At Borrowers’ option, the Borrowers may prepay all or any portion greater than $5.0 million of the outstanding borrowings, subject to a prepayment premium equal to (i) 2.0% of the principal amount outstanding if the prepayment occurs during the first year following the Closing Date, (ii) 1.5% of the principal amount outstanding if the prepayment occurs during the second year following the Closing Date, and (iii) 1.0% of the principal amount outstanding if the prepayment occurs thereafter but prior to the Maturity Date. In addition, the Borrowers paid a $200,000 facility charge upon closing. The Loan Agreement also provides for an end of term charge, payable upon maturity or the repayment of obligations under the agreement, equal to 5.0% of the principal amount repaid, which such end of term charge shall be in an aggregate amount no less than $1,500,000.


Borrowings under the Loan Agreement are collateralized by substantially all of the Borrowers personal property and other assets, other than its intellectual property. The Loan Agreement includes a right for the lenders to invest in an amount of up to $2.0 million in the closing of any financings of Borrowers after the Closing Date that result in aggregate proceeds to Borrowers of at least $10.0 million. In addition, the Loan Agreement includes customary affirmative and restrictive covenants and representations and warranties, including a covenant against the occurrence of a “change in control,” financial reporting obligations, and certain limitations on indebtedness, liens (including a negative pledge on intellectual property and other assets), investments, distributions (including dividends), collateral, investments, transfers, mergers or acquisitions, taxes, corporate changes, and deposit accounts. The Loan Agreement also includes customary events of default, including payment defaults, breaches of covenants following any applicable cure period, the occurrence of certain events that could reasonably be expected to have a “material adverse effect” as set forth in the Loan Agreement, cross acceleration to third-party indebtedness and certain events relating to bankruptcy or insolvency. Upon the occurrence of an event of default, a default interest rate of an additional 5.0% may be applied to the outstanding principal balance, and Hercules may declare all outstanding obligations immediately due and payable and take such other actions as set forth in the Loan Agreement.
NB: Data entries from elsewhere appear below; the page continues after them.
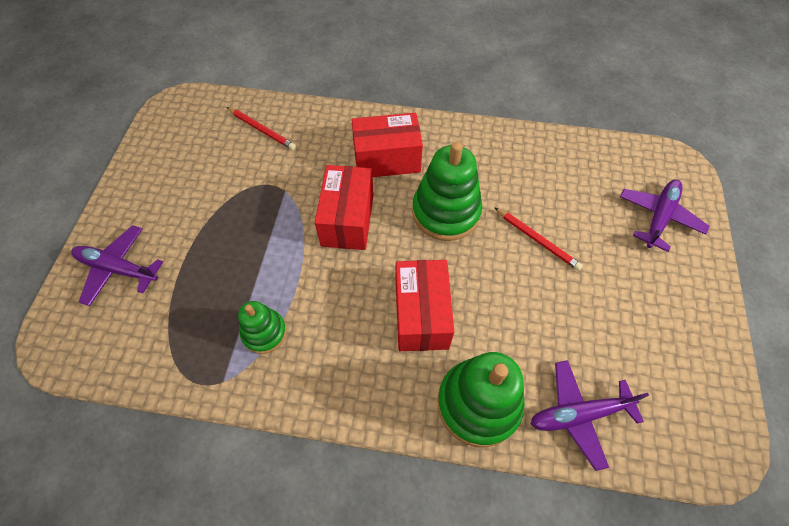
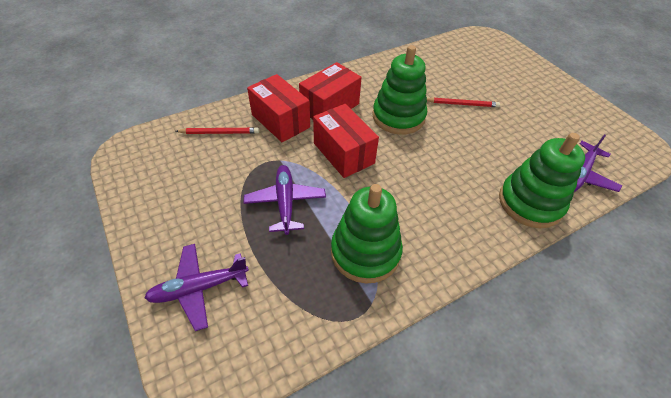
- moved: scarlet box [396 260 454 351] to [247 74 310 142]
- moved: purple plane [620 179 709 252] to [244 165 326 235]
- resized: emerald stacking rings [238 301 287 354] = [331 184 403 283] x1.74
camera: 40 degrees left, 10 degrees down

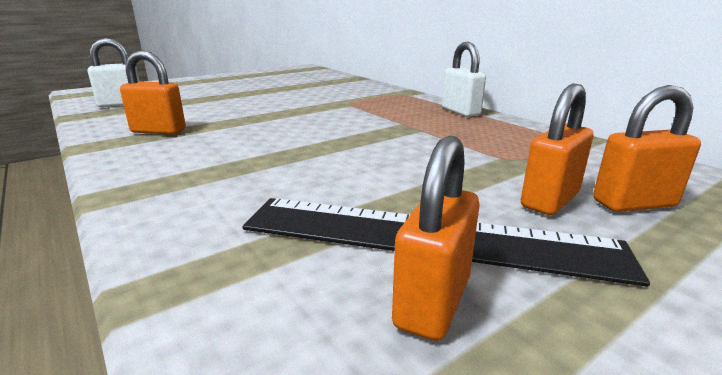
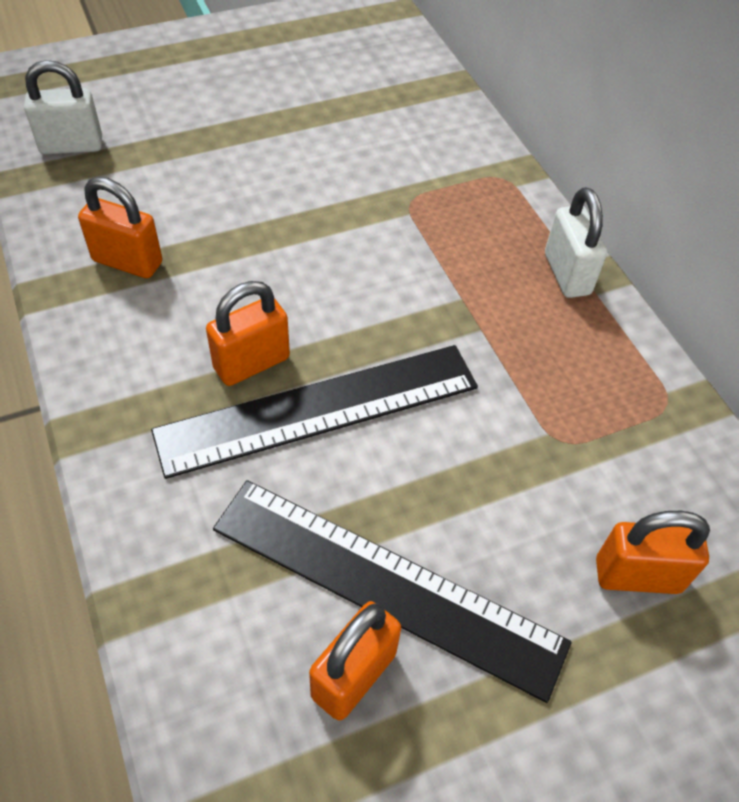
- added: black ruler [151 345 478 479]
- moved: orange-coloured padlock [521 83 593 215] to [206 281 290 386]
camera: 10 degrees right, 30 degrees up

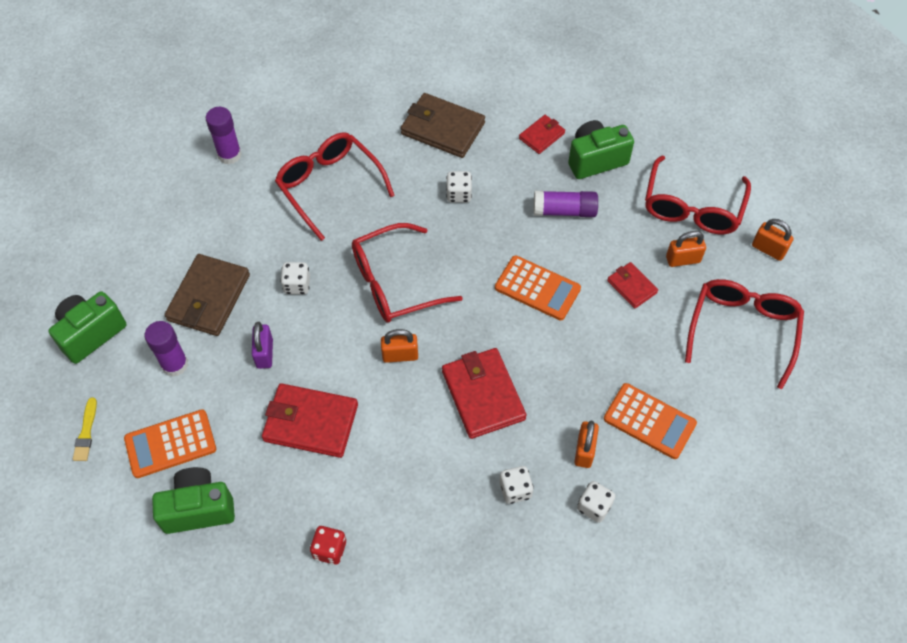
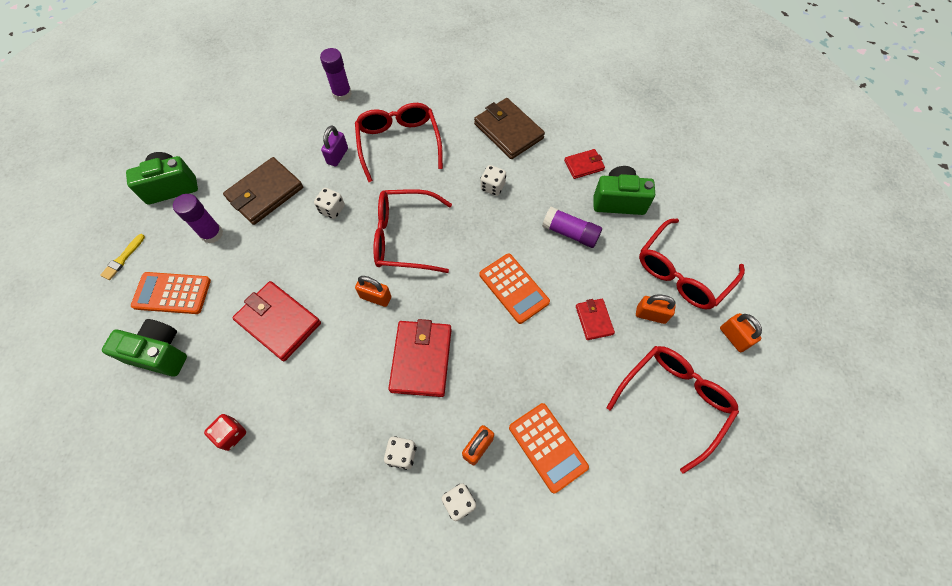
- moved: purple padlock [252 322 273 369] to [321 125 348 167]
camera: 25 degrees right, 5 degrees up

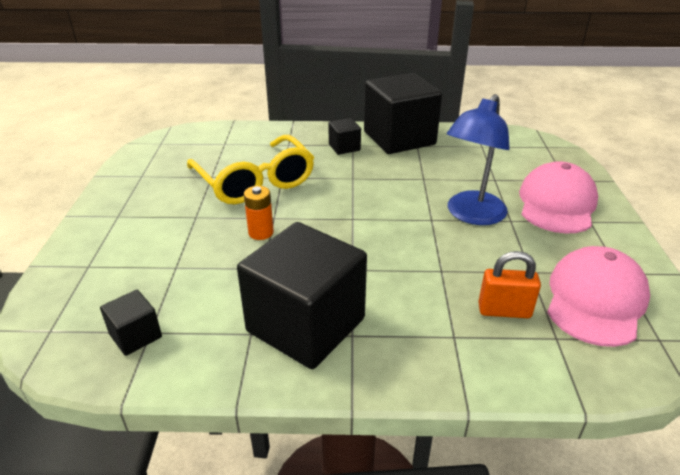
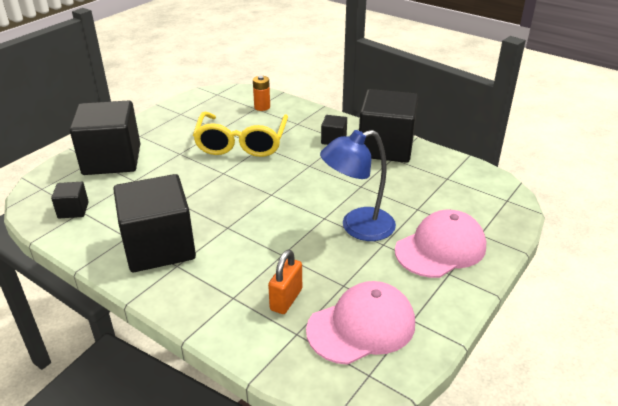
- added: black solid cube [70 100 140 175]
- moved: orange-coloured power cell [244 186 274 240] to [253 76 270 111]
- turned: orange-coloured padlock [478 251 541 318] = [268 250 302 314] 75 degrees clockwise
camera: 35 degrees right, 0 degrees up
The description of the Loan Agreement contained herein does not purport to be complete and is qualified in its entirety by reference to the complete text of the Loan Agreement, a copy of which is filed as Exhibit 10.1 to this Current Report on Form 8-K and is incorporated herein by reference.


On October 1, 2020, the Company issued a press release regarding the Loan Agreement and other matters, a copy of which is filed herewith as Exhibit 99.1 and incorporated herein by reference.
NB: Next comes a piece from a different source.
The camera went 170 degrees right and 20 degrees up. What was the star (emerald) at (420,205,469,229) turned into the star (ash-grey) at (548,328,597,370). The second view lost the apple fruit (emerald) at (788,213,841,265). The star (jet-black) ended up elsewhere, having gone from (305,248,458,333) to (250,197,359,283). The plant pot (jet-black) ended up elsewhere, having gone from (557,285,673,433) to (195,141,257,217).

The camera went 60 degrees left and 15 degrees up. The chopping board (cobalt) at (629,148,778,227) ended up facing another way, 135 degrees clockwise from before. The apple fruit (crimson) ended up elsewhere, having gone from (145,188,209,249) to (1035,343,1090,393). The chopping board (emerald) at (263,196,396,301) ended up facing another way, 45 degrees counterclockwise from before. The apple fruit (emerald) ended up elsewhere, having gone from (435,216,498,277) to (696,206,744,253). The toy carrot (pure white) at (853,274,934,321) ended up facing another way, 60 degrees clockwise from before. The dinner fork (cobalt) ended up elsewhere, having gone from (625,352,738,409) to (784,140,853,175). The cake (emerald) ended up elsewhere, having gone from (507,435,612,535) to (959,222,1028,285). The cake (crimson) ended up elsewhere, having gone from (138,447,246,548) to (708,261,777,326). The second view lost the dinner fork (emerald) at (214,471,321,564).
Item 2.03.Creation of a Direct Financial Obligation or an Obligation Under an Off-Balance Sheet Arrangement of a Registrant.


The information set forth above and referenced under Item 1.01 regarding the Loan Agreement is hereby incorporated by reference into this Item 2.03.


Item 9.01Financial Statements and Exhibits


(d)       Exhibits


Exhibit No.   Description
10.1   Loan and Security Agreement, dated September 30, 2020, by and among Bicycle Therapeutics plc, BicycleTx Limited and BicycleRD Limited, the lenders party thereto, and Hercules Capital, Inc., as administrative and collateral agent.
99.1   Press Release, dated October 1, 2020.







Pursuant to the requirements of the Securities Exchange Act of 1934, the registrant has duly caused this report to be signed on its behalf by the undersigned hereunto duly authorized.